#### TEXT FOR ANALYSIS:
▬▬▬▬▬▬
Tatsuo Ishii <ishii@postgresql.org> — 2025-05-23T10:58:46Z
>> On 23 May 2025, at 11:08, wenhui qiu <qiuwenhuifx@gmail.com> wrote: >> >> HI >> > The obvious question is how many people would suffer because >> > of that removal, as it would prevent them from using pg_upgrade. >> >> > Can anybody who works in a region that uses these encodings make >> > an educated guess? >> +1 Agree ,GB18030 A coding standard in China, if deleted, will have an impact on the application of postgresql in China, and China is now experiencing more and more hot postgresql heat, need to consider carefully! > > Thanks for the input, that's exactly what we need to make informed decisions. > How prevalent is GB18030 usage, is it used in all postgres installations in > China, most of them or in some particular cases? Another point is, whether other DBMS support GB18030 or not. If they support, but PostgreSQL would not in the future, that could be a reason to move away from PostgreSQL. As far as I know MySQL, Oracle and SQL server support GB18030. Best regards, -- Tatsuo Ishii SRA OSS K.K. English: http://www.sraoss.co.jp/index_en/ Japanese:http://www.sraoss.co.jp
-
Re: Retiring some encodings?
Michael Paquier <michael@paquier.xyz> — 2025-05-24T00:13:33Z
On Fri, May 23, 2025 at 07:58:46PM +0900, Tatsuo Ishii wrote: > Another point is, whether other DBMS support GB18030 or not. If they > support, but PostgreSQL would not in the future, that could be a > reason to move away from PostgreSQL. Yeah, that's a good point. I would also question what's the benefit in using GB18030 over UTF-8, though. An obvious one I can see is because legacy applications never get updated. On my side, I'll try to grab some actual numbers or at least a trend of them. -- Michael
-
Re: Retiring some encodings?
▬▬▬▬▬▬
#### WHAT YOU NEED TO DO:
Answer these questions about the mailing list thread on retiring encodings:
1. Which database systems does Tatsuo Ishii say support GB18030?
2. What obvious reason for using GB18030 over UTF-8 does Michael Paquier name?
3. On what date did Michael Paquier post his reply?

#### RAW DATA:
▬▬▬▬▬▬
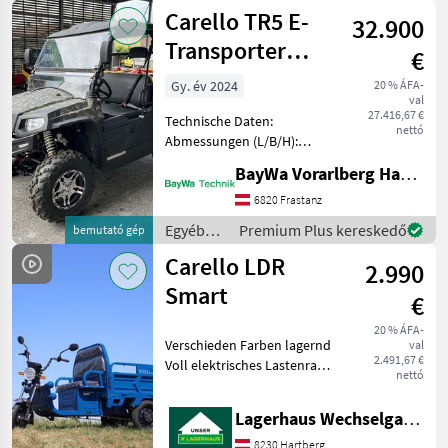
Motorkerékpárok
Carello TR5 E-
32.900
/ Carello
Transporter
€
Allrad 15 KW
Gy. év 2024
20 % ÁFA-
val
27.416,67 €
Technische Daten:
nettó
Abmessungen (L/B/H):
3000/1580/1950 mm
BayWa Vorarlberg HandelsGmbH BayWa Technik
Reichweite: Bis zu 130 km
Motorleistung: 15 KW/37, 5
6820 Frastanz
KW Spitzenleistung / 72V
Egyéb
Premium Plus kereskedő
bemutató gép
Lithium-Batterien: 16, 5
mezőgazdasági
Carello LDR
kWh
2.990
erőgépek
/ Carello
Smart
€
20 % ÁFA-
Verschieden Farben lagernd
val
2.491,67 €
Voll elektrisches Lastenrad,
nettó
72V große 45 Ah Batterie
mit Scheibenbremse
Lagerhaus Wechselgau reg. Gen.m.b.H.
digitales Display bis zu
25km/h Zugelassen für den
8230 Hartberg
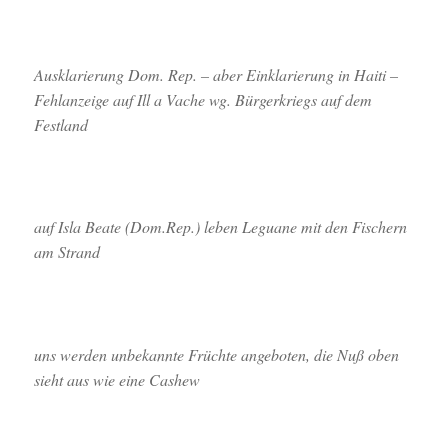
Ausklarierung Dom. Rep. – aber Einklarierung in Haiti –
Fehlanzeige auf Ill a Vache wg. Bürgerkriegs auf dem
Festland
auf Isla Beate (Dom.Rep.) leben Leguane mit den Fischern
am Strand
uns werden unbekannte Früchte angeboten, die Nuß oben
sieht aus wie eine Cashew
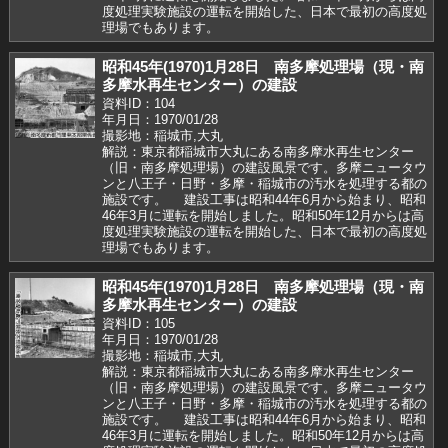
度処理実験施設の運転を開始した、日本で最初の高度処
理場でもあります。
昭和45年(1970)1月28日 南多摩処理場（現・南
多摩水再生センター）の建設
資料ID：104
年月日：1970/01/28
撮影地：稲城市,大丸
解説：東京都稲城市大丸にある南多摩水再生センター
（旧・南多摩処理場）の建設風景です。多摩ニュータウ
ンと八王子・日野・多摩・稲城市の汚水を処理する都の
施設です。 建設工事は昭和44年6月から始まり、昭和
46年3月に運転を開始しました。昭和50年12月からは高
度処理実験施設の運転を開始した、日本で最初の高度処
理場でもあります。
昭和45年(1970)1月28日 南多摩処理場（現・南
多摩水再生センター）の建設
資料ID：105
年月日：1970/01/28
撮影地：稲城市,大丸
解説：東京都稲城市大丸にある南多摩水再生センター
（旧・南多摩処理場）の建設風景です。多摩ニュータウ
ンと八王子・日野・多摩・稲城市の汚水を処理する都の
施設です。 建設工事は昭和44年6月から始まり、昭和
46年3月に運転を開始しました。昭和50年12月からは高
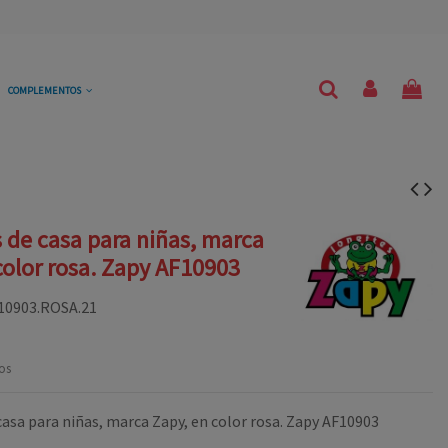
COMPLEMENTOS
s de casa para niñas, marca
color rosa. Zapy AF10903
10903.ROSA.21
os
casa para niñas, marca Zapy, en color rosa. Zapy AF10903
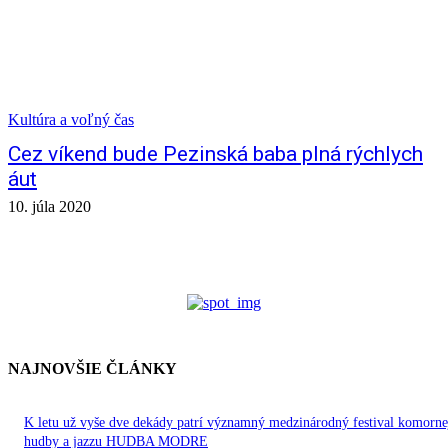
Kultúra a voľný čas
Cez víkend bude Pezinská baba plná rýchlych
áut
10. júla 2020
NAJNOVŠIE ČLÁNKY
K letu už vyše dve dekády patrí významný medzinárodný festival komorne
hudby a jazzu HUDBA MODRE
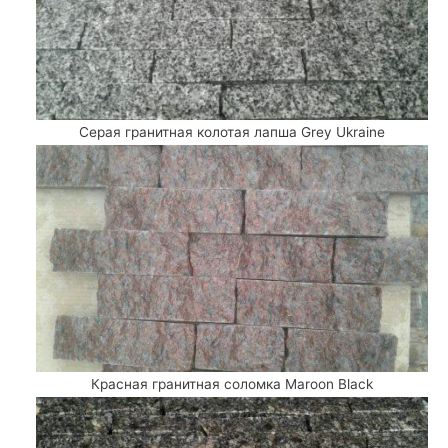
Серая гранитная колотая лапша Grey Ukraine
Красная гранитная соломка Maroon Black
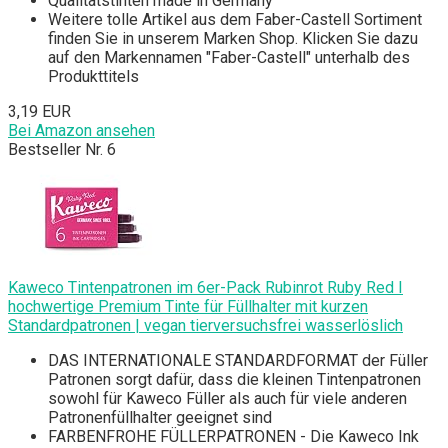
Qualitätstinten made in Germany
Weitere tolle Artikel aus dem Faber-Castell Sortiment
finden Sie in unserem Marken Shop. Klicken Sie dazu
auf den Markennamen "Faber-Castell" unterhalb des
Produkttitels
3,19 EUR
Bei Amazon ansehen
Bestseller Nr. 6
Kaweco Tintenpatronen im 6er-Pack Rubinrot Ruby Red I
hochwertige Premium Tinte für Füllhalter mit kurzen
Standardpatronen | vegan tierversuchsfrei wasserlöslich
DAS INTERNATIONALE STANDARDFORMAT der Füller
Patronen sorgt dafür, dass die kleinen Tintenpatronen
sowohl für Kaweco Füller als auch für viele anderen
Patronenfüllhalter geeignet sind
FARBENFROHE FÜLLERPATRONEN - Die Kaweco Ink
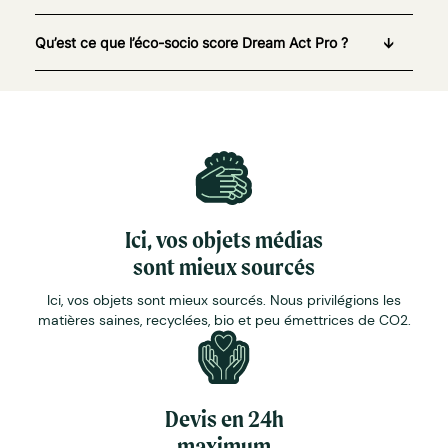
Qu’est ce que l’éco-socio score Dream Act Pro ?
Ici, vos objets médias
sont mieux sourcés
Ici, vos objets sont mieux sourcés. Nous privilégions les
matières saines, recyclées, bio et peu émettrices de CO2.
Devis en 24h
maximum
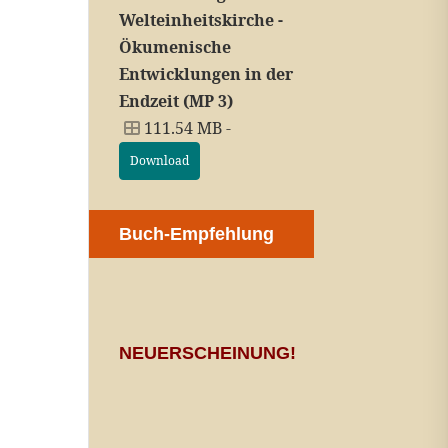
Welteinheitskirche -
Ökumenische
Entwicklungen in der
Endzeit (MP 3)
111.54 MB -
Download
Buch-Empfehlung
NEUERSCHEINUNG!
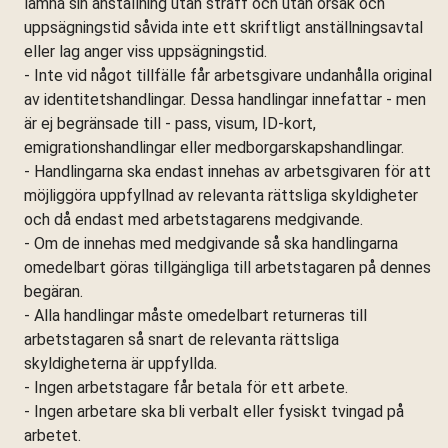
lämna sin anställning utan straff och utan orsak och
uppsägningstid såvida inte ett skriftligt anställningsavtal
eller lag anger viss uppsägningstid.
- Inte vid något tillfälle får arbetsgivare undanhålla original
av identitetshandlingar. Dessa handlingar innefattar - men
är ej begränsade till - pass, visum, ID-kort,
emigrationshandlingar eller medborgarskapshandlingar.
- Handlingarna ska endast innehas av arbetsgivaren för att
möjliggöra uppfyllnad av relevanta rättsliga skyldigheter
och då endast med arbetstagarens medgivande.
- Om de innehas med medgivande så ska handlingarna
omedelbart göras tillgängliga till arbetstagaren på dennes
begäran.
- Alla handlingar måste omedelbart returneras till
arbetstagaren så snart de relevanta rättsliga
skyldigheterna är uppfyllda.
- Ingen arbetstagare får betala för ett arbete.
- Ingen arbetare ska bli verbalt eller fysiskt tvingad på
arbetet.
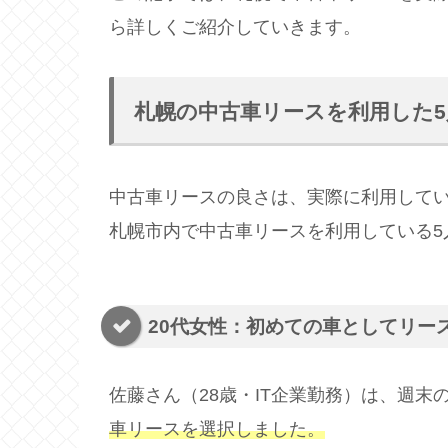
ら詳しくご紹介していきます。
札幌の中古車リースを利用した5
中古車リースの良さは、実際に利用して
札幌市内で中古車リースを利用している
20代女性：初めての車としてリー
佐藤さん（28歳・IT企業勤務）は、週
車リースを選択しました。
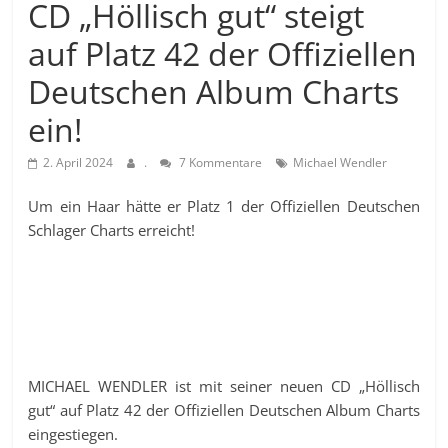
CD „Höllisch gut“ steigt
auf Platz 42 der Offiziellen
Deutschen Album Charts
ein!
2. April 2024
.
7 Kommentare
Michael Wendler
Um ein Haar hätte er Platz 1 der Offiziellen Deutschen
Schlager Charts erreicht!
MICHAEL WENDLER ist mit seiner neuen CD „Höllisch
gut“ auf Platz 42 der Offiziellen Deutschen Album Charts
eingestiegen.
▬▬▬▬▬▬
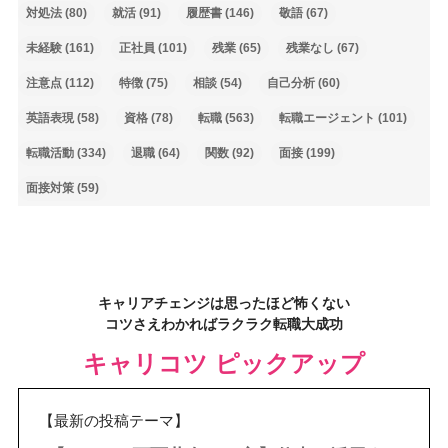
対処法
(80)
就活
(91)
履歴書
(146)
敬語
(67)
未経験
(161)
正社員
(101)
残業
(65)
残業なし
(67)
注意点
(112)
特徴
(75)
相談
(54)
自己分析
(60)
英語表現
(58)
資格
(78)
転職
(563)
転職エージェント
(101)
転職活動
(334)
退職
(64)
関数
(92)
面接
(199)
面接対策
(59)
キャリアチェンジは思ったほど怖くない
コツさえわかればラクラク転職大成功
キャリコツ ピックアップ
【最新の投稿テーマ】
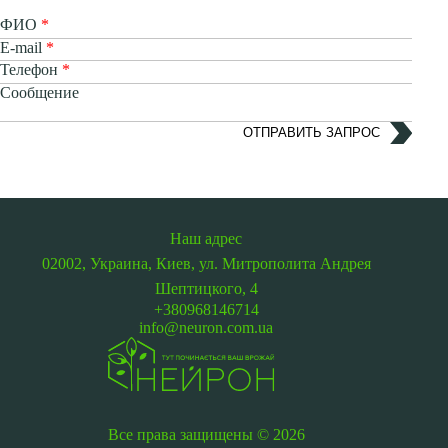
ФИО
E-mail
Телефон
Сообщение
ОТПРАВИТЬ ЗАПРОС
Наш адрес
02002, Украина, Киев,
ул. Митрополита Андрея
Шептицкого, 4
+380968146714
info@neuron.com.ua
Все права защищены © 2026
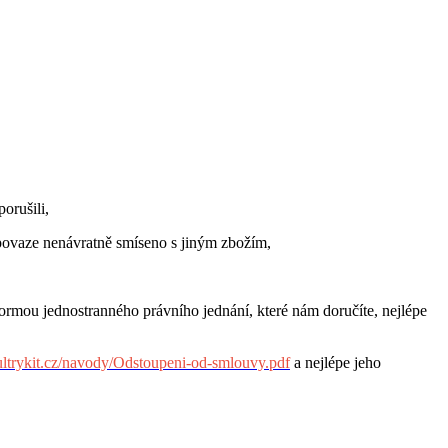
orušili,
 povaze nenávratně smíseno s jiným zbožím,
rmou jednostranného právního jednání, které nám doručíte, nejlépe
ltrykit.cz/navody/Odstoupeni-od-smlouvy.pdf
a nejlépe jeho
▬▬▬▬▬▬
#### WORKED SOLUTION:
1. MySQL, Oracle, and SQL server.
2. Legacy applications never get updated.
3. 2025-05-24.